S’en suit une conversation alimentée par le chatbot, le but étant de ne pas s’embêter avec les discussions superficielles des débuts mais de se contenter de prendre la main une fois le premier rendez-vous fixé.

Si l’usurpation d’identité est interdite sur les applications, l’utilisation de chatbot pour écrire à notre place n’est pas encore clairement encadrée alors que la pratique pourrait s’apparenter à de la manipulation. La journaliste Louise Cognard a testé l’une de ces IA et le résultat est plutôt glaçant…

Selon un sondage réalisé par Happn auprès de 1 065 célibataires (femmes et hommes), une personne sur trois utilisant cette application aurait déjà fait appel à une intelligence artificielle pour draguer en ligne.

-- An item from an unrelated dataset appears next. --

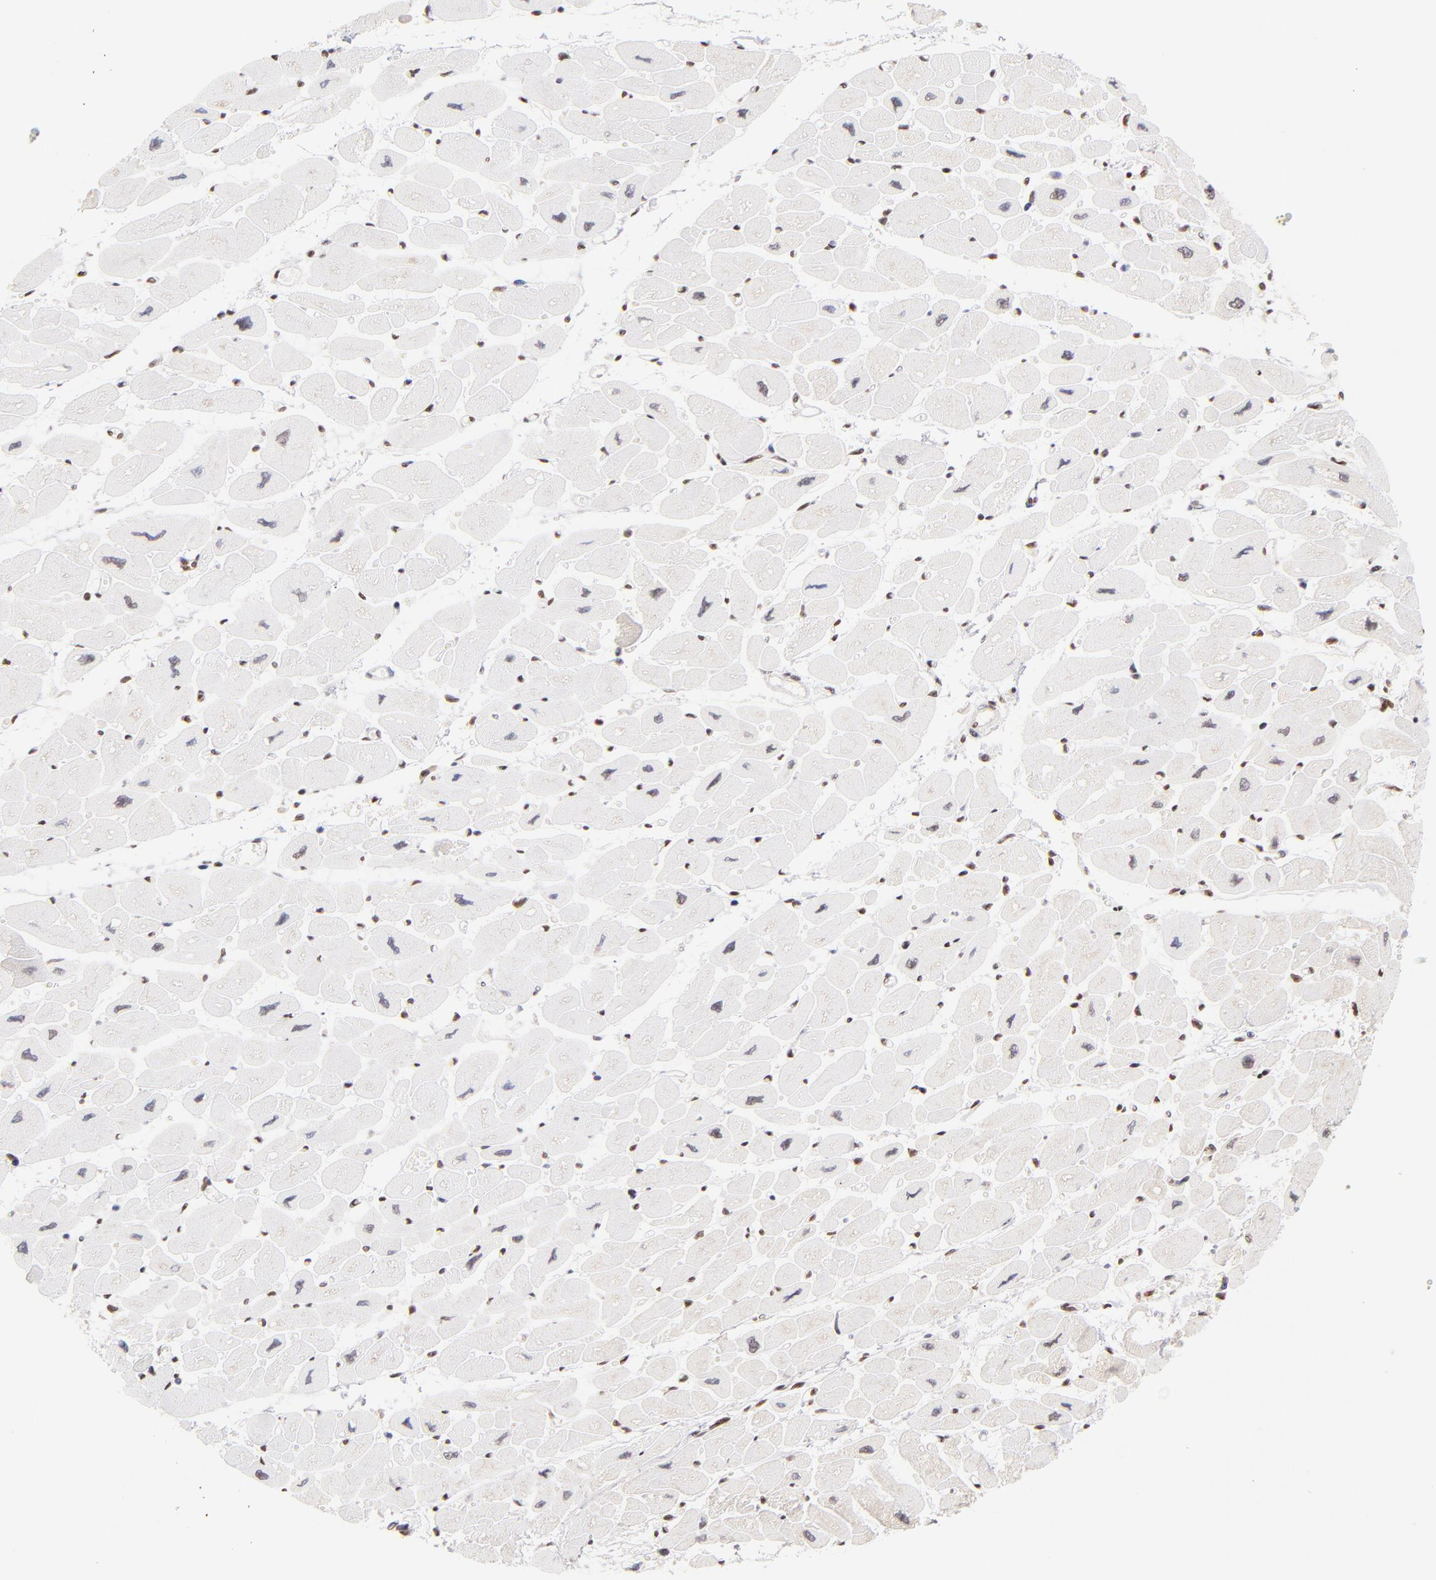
{"staining": {"intensity": "weak", "quantity": ">75%", "location": "nuclear"}, "tissue": "heart muscle", "cell_type": "Cardiomyocytes", "image_type": "normal", "snomed": [{"axis": "morphology", "description": "Normal tissue, NOS"}, {"axis": "topography", "description": "Heart"}], "caption": "Cardiomyocytes exhibit weak nuclear expression in approximately >75% of cells in normal heart muscle. Using DAB (brown) and hematoxylin (blue) stains, captured at high magnification using brightfield microscopy.", "gene": "MIDEAS", "patient": {"sex": "female", "age": 54}}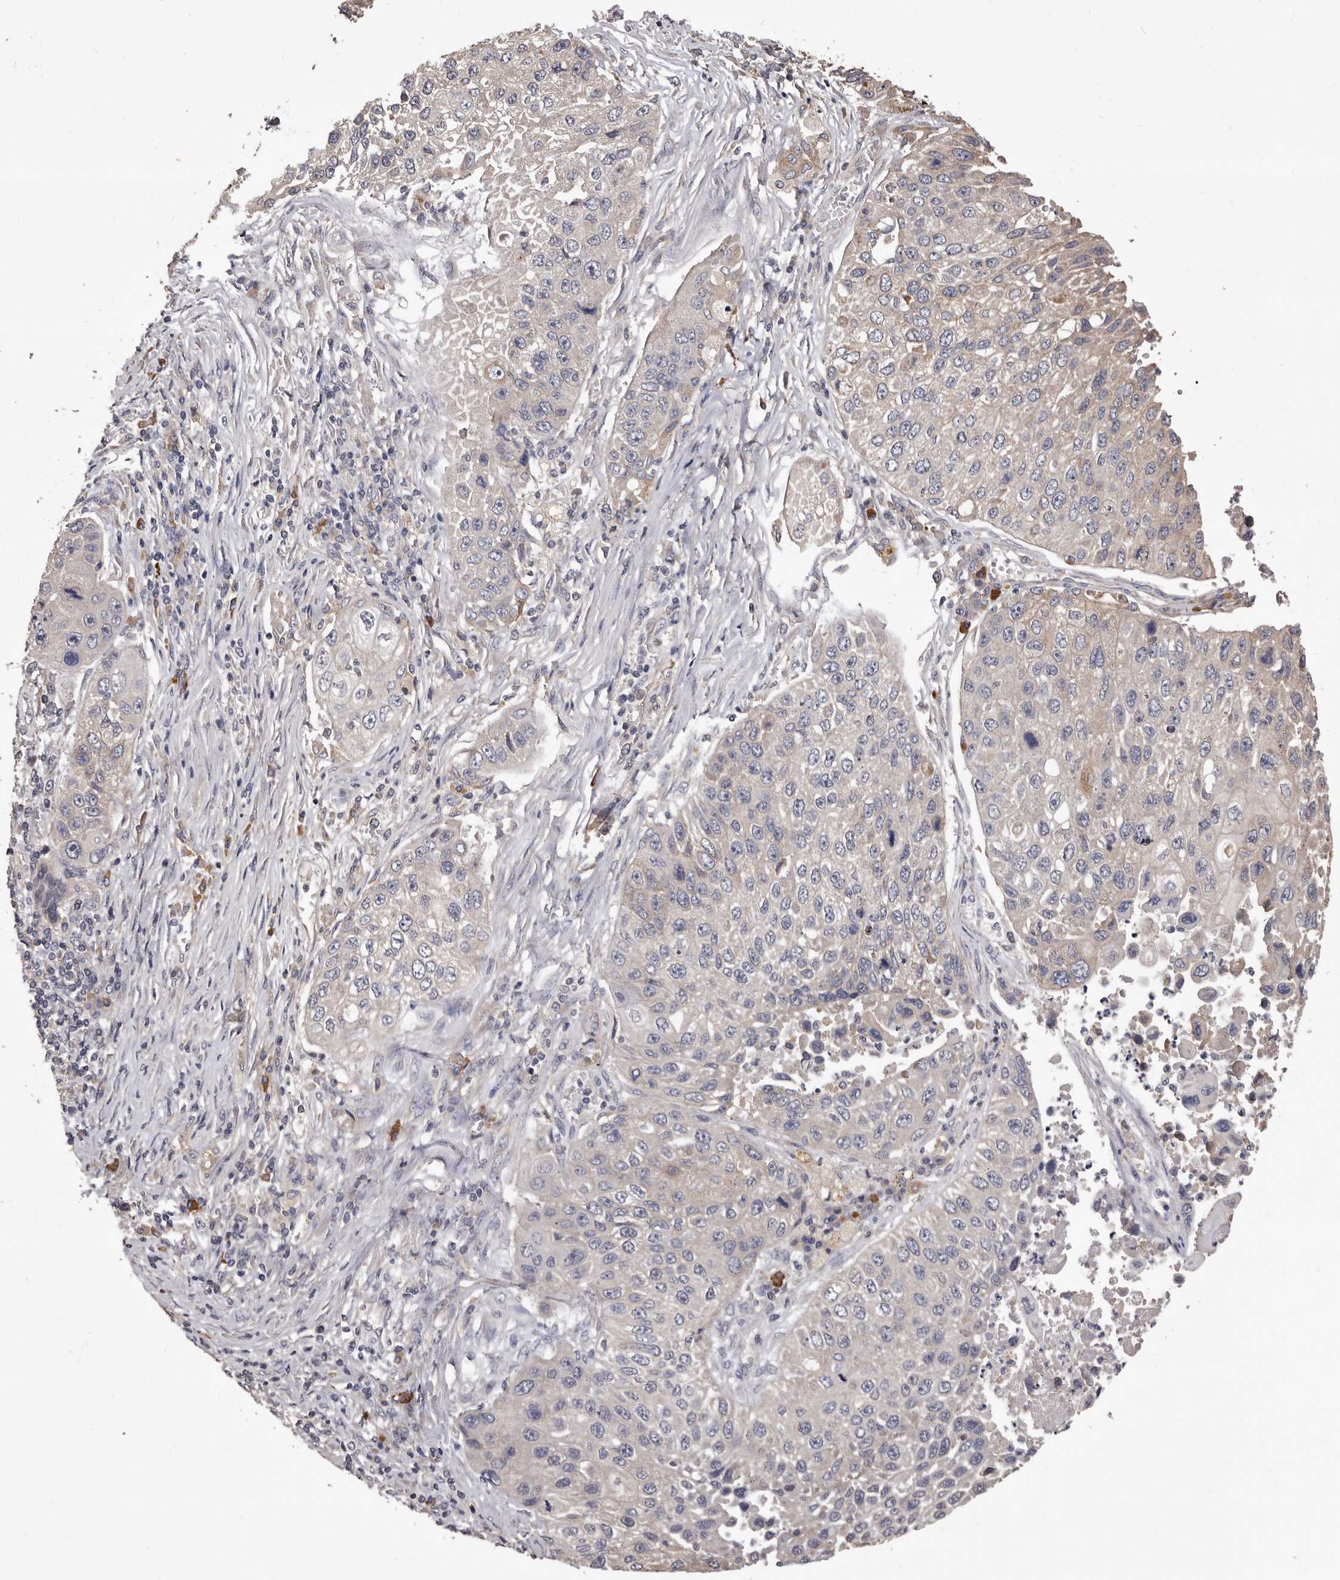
{"staining": {"intensity": "negative", "quantity": "none", "location": "none"}, "tissue": "lung cancer", "cell_type": "Tumor cells", "image_type": "cancer", "snomed": [{"axis": "morphology", "description": "Squamous cell carcinoma, NOS"}, {"axis": "topography", "description": "Lung"}], "caption": "A high-resolution photomicrograph shows IHC staining of squamous cell carcinoma (lung), which shows no significant staining in tumor cells. (DAB IHC visualized using brightfield microscopy, high magnification).", "gene": "ETNK1", "patient": {"sex": "male", "age": 61}}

Plus des deux tiers des répondants (64 %) se disent prêts à sauter le pas tandis que 29 % s’y opposent totalement.

Difficile à ce stade de savoir si le recours à l’IA relève d’une future tendance, mais il ne manquera pas de soulever de nouvelles questions éthiques à l’avenir.

*Source : Agence Hello Pomelo
** « Apps de rencontre et données personnelles : « c’est un match ! »
*** Programme informatique qui simule et traite une conversation humaine, écrite ou parlée.